— Что, против Ивана Где-то слабо?
— Не слабо, однако чистоту эксперимента он подпортил, — согласился задумчиво Главлукавый. — Ему аукнется.
— А кто он такой, по-вашему, Иван Где-то? — спросил главный домовой.
— Какое-то аномальное явление. Что-то вроде НЛО, — уклонился от ответа Бес-2.
— Но вы же любитель правды! Зачем же хитрить? — спросил Великий Дедка и укоризненно покачал головой. — На поверку — вы приверженец правды очень избирательной. Вообще-то правда — вещь весьма относительна. Истина — абсолютна. Вот вы и подсовываете мне так называемую правду. Выдавая ее, естественно, за Истину. Уж вы-то знаете, что она не по вашему ведомству, а по ведомству Создателя. Да и не с правдой вы имеете дело, а с правдоподобием. Его-то и выдаете за правду, сбивая людей с пути к Истине.
— Вы стали поклонником Христа?! — удивился Бес-2.

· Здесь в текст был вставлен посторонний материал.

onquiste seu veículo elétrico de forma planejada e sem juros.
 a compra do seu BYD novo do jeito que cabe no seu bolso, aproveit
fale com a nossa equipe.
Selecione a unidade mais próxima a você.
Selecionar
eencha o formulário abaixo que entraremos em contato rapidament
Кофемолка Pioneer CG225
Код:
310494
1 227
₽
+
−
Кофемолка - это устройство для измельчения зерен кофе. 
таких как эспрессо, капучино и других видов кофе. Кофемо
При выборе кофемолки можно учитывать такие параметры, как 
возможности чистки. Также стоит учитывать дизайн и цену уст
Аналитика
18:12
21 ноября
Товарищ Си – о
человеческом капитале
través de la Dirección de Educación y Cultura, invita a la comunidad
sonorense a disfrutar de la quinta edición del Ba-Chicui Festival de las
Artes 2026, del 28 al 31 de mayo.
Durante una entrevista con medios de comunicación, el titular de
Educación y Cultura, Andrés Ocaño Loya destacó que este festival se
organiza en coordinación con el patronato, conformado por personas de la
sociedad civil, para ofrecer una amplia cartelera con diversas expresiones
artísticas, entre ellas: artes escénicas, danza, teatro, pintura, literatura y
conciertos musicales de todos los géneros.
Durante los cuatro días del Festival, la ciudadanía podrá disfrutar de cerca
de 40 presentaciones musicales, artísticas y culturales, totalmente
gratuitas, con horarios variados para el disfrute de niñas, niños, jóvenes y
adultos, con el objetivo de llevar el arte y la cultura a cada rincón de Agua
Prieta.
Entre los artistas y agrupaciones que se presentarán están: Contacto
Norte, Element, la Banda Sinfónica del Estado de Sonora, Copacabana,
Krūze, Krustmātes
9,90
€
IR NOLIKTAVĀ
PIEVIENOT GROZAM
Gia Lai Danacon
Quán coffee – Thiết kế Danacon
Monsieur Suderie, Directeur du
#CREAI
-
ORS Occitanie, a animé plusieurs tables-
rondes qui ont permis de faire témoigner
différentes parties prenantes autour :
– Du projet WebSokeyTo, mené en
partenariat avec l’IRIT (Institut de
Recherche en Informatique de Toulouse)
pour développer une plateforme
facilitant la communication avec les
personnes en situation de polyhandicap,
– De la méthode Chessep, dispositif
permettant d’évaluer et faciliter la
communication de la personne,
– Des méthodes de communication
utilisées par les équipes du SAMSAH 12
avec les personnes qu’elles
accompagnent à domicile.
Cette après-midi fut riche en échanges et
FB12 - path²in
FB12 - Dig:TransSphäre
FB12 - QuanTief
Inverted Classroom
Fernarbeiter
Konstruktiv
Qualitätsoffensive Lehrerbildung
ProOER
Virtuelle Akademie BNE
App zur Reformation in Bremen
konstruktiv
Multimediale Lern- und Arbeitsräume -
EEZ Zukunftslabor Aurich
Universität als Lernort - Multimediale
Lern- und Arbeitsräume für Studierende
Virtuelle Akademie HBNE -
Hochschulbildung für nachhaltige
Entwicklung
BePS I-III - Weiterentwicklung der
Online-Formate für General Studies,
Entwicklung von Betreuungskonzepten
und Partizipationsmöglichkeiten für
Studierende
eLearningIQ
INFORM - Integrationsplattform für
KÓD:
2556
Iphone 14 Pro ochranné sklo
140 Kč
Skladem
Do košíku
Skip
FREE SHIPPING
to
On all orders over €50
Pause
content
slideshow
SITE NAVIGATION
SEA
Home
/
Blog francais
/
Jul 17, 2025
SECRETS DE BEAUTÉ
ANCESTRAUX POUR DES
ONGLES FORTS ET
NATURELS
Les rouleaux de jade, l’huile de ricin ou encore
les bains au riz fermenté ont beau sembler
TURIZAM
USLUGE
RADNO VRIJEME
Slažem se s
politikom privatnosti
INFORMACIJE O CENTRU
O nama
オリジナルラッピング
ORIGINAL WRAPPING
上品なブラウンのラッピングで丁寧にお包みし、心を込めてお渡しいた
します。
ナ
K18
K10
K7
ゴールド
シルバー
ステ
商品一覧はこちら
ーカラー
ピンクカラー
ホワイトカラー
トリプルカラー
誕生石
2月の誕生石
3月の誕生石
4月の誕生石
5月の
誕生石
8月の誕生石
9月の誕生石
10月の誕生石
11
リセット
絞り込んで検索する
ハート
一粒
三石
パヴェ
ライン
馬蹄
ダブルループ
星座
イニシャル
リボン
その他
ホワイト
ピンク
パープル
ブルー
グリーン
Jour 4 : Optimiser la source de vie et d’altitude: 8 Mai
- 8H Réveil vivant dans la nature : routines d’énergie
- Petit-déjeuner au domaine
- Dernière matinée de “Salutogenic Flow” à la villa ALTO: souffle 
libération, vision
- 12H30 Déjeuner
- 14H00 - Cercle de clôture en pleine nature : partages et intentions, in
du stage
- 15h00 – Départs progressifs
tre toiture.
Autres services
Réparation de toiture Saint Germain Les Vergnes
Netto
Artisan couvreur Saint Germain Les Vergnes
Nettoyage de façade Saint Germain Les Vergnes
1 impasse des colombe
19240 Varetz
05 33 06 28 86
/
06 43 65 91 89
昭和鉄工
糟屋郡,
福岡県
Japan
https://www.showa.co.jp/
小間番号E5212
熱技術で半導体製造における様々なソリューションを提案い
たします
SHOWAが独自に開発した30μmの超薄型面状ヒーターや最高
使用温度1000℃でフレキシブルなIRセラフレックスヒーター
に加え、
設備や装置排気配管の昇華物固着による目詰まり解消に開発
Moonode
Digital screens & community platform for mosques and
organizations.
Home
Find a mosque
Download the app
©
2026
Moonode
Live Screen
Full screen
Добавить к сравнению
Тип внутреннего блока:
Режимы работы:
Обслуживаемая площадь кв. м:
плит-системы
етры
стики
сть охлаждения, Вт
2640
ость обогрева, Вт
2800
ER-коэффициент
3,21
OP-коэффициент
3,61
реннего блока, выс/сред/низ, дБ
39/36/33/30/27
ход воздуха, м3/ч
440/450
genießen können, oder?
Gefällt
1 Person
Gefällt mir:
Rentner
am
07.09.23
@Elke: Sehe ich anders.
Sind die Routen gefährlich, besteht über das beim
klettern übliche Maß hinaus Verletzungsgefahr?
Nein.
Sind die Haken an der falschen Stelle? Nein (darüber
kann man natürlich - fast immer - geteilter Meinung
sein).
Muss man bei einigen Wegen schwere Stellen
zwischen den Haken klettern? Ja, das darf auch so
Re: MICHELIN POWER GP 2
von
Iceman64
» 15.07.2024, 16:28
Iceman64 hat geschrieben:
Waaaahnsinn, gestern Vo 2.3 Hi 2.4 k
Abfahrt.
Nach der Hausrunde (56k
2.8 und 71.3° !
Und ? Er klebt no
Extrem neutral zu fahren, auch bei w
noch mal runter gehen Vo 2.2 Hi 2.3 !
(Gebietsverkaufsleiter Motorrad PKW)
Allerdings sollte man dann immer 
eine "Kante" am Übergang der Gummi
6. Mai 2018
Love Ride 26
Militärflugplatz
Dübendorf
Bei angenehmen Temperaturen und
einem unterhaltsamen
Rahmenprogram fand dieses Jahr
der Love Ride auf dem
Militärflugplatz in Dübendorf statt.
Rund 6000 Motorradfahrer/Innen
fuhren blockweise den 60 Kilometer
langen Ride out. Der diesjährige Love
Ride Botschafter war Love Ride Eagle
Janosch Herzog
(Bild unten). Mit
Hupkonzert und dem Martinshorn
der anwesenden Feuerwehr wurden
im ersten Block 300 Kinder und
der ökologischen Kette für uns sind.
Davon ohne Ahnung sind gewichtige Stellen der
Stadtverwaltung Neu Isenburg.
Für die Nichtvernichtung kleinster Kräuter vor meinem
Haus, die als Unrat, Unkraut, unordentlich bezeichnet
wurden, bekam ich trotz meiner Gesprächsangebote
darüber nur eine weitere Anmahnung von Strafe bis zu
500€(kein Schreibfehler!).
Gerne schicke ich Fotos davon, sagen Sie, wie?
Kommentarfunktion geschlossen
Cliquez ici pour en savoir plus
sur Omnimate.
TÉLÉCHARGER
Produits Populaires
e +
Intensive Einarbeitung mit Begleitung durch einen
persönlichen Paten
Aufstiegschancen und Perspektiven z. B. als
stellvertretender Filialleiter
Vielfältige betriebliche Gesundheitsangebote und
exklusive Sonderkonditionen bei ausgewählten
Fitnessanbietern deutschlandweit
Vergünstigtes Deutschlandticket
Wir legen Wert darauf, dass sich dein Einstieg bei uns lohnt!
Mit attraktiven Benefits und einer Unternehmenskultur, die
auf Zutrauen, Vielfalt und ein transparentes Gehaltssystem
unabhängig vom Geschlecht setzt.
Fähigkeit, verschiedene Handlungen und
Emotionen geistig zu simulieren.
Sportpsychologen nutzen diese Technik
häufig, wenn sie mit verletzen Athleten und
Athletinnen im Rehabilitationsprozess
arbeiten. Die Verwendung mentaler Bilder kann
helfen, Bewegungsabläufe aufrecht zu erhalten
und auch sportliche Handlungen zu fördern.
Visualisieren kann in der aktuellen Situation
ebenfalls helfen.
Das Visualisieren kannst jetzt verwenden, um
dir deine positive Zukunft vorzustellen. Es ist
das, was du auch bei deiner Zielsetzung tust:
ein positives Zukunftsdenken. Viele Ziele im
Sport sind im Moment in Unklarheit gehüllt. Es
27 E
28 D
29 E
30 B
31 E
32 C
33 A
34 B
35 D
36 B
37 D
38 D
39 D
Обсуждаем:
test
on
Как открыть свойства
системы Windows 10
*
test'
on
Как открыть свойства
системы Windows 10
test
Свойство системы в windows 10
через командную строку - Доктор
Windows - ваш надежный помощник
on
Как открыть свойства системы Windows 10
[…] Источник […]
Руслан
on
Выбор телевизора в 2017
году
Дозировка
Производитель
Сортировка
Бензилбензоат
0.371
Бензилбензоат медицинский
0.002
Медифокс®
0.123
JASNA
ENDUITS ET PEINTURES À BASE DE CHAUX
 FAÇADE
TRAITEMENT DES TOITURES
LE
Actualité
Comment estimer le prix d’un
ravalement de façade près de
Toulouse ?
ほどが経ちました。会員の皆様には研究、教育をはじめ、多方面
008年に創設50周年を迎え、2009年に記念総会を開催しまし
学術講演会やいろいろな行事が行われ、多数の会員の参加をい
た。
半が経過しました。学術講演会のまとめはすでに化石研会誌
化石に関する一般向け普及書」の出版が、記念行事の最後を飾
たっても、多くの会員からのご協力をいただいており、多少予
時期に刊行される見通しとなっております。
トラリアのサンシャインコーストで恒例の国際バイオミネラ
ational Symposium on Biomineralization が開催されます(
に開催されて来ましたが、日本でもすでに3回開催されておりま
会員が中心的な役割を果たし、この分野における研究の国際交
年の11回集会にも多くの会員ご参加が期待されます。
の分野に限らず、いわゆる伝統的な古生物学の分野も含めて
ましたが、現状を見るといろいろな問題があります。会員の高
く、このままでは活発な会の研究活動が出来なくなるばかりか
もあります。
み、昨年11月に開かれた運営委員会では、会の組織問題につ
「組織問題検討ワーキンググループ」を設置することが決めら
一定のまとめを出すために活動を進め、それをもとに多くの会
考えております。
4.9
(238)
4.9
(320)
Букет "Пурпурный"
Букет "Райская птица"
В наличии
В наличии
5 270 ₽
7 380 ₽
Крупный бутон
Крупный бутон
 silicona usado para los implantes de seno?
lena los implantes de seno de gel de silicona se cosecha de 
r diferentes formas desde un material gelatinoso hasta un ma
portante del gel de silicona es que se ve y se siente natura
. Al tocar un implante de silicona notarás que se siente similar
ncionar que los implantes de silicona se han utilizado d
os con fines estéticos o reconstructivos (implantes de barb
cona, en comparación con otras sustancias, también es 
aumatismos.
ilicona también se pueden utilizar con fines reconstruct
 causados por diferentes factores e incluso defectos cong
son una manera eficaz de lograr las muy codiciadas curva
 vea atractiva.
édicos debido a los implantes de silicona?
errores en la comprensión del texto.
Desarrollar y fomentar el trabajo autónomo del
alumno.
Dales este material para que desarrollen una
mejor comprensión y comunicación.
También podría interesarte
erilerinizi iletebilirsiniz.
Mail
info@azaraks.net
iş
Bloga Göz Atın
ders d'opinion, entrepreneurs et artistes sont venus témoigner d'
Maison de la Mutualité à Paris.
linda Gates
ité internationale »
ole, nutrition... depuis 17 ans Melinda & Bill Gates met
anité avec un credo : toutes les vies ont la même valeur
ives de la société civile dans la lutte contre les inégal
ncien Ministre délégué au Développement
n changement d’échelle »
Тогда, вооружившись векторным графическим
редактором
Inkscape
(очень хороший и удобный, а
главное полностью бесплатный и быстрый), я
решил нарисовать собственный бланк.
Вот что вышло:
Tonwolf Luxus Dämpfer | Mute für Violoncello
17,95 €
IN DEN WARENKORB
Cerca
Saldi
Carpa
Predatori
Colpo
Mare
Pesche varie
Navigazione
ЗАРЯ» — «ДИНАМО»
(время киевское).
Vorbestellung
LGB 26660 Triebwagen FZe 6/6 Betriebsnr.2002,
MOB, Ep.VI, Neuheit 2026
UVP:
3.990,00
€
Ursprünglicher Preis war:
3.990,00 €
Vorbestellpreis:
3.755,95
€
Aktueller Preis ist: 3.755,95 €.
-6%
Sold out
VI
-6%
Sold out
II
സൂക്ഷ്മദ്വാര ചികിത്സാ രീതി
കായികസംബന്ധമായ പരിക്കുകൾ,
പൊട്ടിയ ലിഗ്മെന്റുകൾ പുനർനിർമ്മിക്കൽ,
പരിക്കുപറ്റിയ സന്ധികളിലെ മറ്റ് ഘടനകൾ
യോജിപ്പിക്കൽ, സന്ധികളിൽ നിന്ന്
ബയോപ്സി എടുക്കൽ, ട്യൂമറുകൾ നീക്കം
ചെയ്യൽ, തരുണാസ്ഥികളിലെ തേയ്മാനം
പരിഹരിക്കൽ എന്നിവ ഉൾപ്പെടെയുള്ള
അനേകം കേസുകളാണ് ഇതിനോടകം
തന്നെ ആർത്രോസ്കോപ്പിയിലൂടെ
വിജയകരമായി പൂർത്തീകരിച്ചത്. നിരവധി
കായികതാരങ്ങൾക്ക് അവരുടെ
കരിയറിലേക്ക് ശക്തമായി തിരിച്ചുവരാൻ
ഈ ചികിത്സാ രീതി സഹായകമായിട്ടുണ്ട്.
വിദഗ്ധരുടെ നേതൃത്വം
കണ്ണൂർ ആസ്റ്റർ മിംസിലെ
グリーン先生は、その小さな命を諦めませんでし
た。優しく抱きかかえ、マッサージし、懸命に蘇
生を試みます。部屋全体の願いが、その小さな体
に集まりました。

— Я поступаю так, как народ. Он боготворит идола на капище — и я тоже. Он поклоняется Христу — и я тоже. Он отворачивается от него, и я — тоже. Такое же отношение — к Аллаху, Яхве, Будде… Но я помню и напоминаю о традиции.
— Удобно! Стоит позаимствовать, — съязвил Лукавый.
— Не выйдет. И вот почему. Эти шатания и заблуждения, вольные и невольные, складываются в дорогу к гармонии. Недаром немало мыслителей предсказывали этой стране, как вы ее прозвали, особую миссию в духовном возрождении человечества. В создании новой гуманистической морали, справедливого миропорядка, обеспечении гармоничной жизни. Из страданий своих все это создаст, не потому ли силы Зла так распинают Русь и ее народ?
Глава тридцать первая
Только теперь Иван Где-то понял, а еще больше почувствовал, что такое любовь. Систематические романы с любительницами поэзии, многие из которых считали его богатым писателем, а потом жестоко разочаровывались в его финансовом положении, не шли ни в какое сравнению с тем, что он испытывал с Дашей.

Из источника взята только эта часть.